Screenshot: CBS Television Studios
Screenshot: CBS Television Studios

I’ll admit, when I read The Stand back in high school I didn’t expect to live through it years later. Hell, when I volunteered to review CBS’ adaptation the pandemic hadn’t hit yet. As a result, my review might be a little more intense than I initially planned.

It’s weird to watch a show about a terrifying pandemic, while you’re in a terrifying pandemic, and then the ads pop up and the people in the ads mostly act like things are normal. It’s weird to watch a show that opens with people clearing dead bodies out of a room, and the disposal crew are mostly wearing N-95 masks, but then one dude is just wearing a bandanna, and my whole brain screams: “Those don’t work! Get a better mask!” before I remind myself it’s just fiction. Before I remember that it isn’t just fiction.

But I did my best.

I’m one of those weirdos who genuinely likes M. Night Shyamalan’s Signs. (A caveat: I watched it before Mel Gibson’s life and career became an unending cycle of Catastrophic Fall and Attempted Redemption, and before people began to tire of Shyamalan going for cheap gimmicks in every movie.) I liked the idea of experiencing an alien invasion through the eyes of frightened people in a small town—before the internet became what it is now, when you’d learn about it from a nightly news team instead of from @VegetasSidepiece or whoever on Twitter. I liked that Signs never shows what’s happening at the White House, or the Empire State Building, or the Kremlin, because none of that matters to the family. I like the raw despair of that scene in the basement.

Not sure I could watch it now.

I mention this because I was primed to like The Stand, and it stabs at doing something interesting, but—at least in the first episode—it falls short. Most of episode one, “The End” takes place in a small town in Maine as the virus gradually claims victims. At first, it’s just a few people coughing, then whole families coughing their lives out in bed, and then there are just two kids left in the entire town: Harold Lauder and Franny Goldsmith.

Which would have been a great opening if they had stuck to that, and if the show put a little more work into Harold and Franny as characters, and the situation as a lived reality. Instead we cut repeatedly over to a character named Stu Redmond. Stu came in contact with a soldier who inadvertently spread the virus, but Stu himself remains uninfected while all of his family and friends die. The government essentially kidnaps him to study his immune system.

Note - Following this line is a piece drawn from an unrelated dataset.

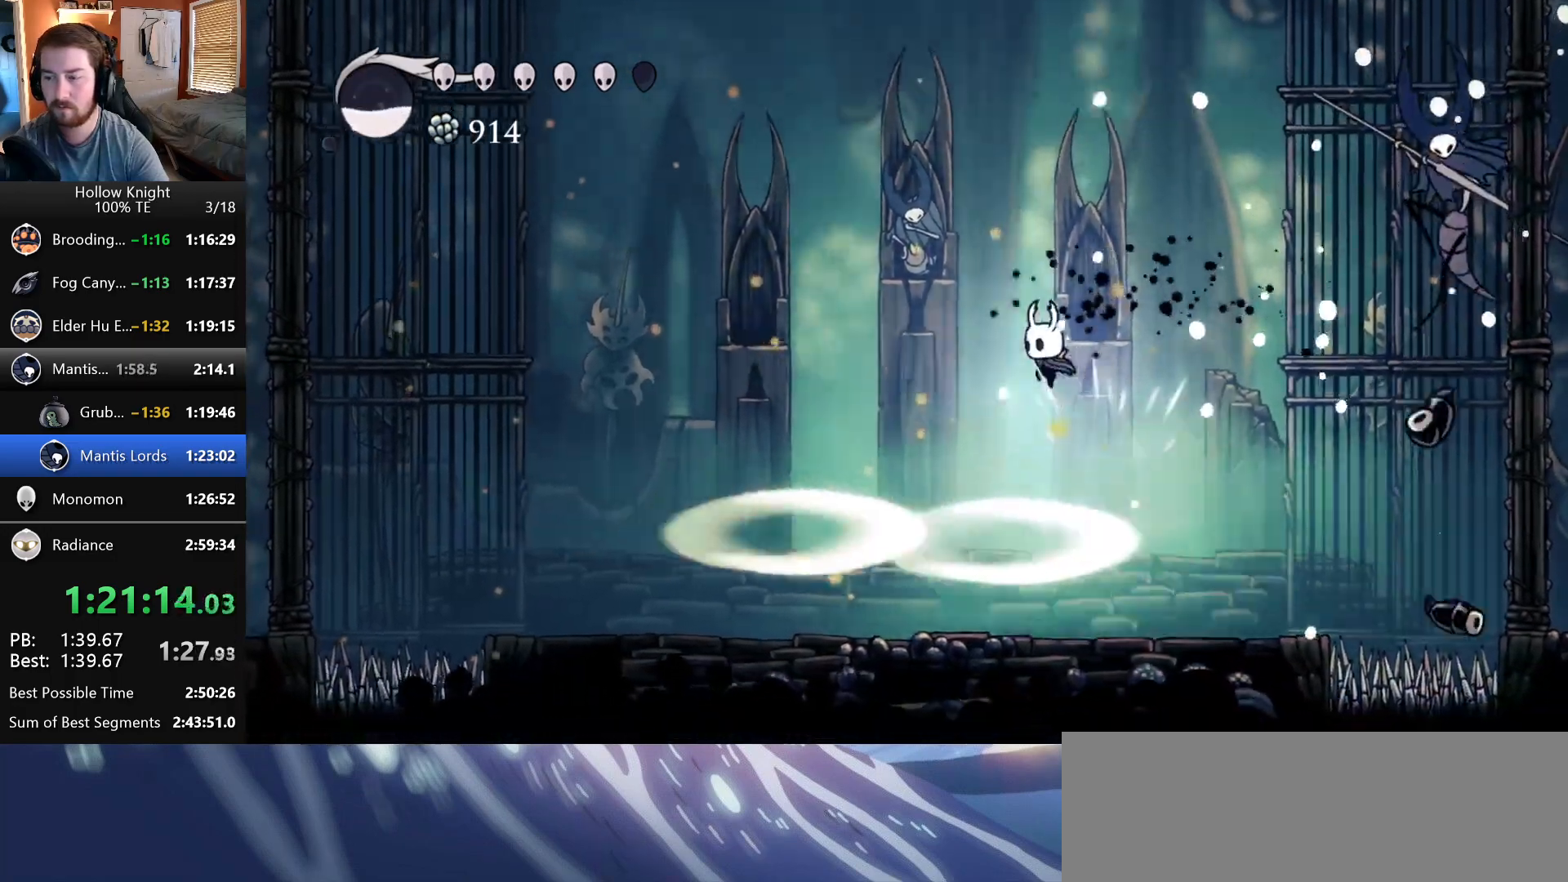
Gameplay with keyboard; each line is a JSON object with the keys held at the frame after it. "events" lists presses ("down") and releases ("up") of "claw", "crystal", "dash", "down", "dream", "escape", "focus", "left", "nail", "return", "right", "shriek", "up" and "wings" between this image and that frame as [ms after this image, input, new state], when the widget could be followed in between. No other keys are recorded. Mouse input is not recorded. Key names are as the overlay labels them; some are game actions (e.g. jump) rather than physical keys.
{"keys": [], "events": [[17, "nail", "up"], [283, "left", "up"], [333, "down", "up"]]}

Now I’ll start with the good in both arcs. The slow accumulation of coughing sick people, and the dread that inspires, is well done. Also, the way people hear snatches of news over talk radio, and the mention of internet rumors, are effective. The shots of Harold Lauder wandering his corpse-riddled town are great, and maybe best of all is the moment when Franny looks out her window and sees only one light, in one house: Harold, typing up a short story on a typewriter by candlelight. They’re the only two left, so his single light shines out across the whole town.

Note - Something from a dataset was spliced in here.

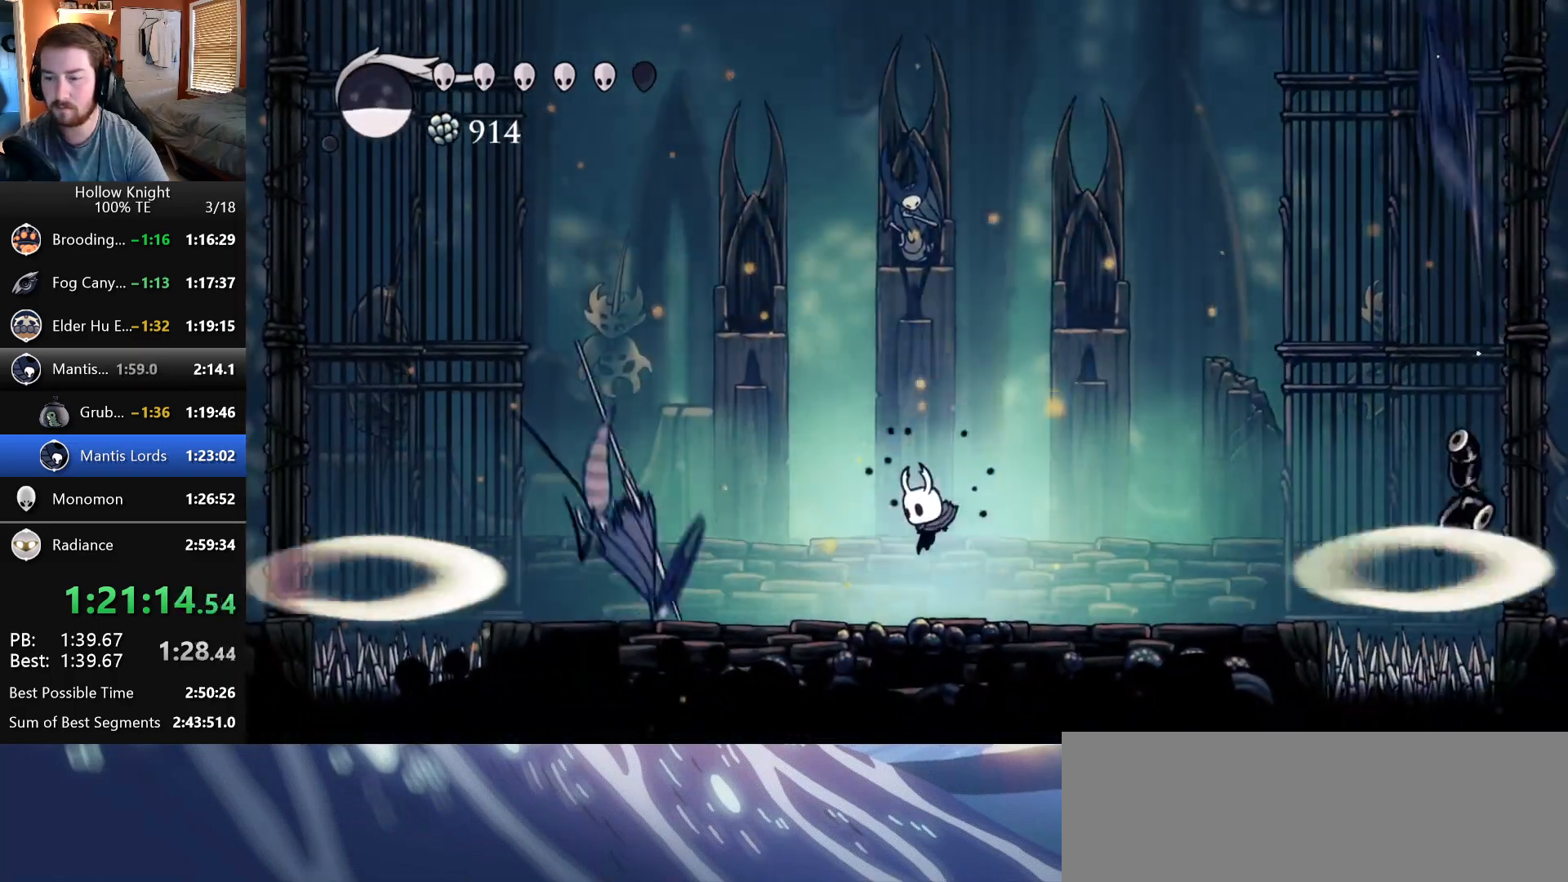
{"keys": ["right", "wings"], "events": [[200, "left", "down"], [317, "wings", "down"], [333, "left", "up"], [367, "right", "down"]]}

In Redmond’s sections, the rapport between Stu and the deadpan, fatalistic Dr. Ellis, the scientist who is studying him, is genuinely great. It’s sort of like how if you watch a lot of space race movies you get the sense that astronauts all have sense of humor as black as the void of space itself, because they do, because they have to. You might die any second, and your brain has to find a way to cope. In the same way, Dr. Ellis is matter-of-fact about the plague, and just…droll? That’s the best way I can describe it. He’s amused by the disease, by Stu, by the angry, by-the-book soldiers who want everyone to follow orders. He knows that if the disease isn’t contained, humanity is doomed. He knows all the barking soldiers in the world won’t change it. So, he has chosen to laugh—and that’s fantastic. I wish that section of the show had leaned into it even more.

But now: the bad!

Buy the Book

The Past Is Red

The Past Is Red

First: the show jumps around in time in ways that, at least in this first episode, were simply baffling. We meet characters, then jump back six months or so, and hop between a few different physical locations and points in the outbreak without any sense of how fast the illness is spreading, why people are suddenly calling it “Captain Tripps”, how many have died, or what types of infrastructure are left. We get a few visions of Mother Abigail and Randall Flagg, who will become the giant, supernatural figureheads as the story unfolds, but because they’re just mixed in with all the other jumping around, I don’t know if a newcomer to the story would understand their significance, or even keep track of which characters are being drawn to them, or why.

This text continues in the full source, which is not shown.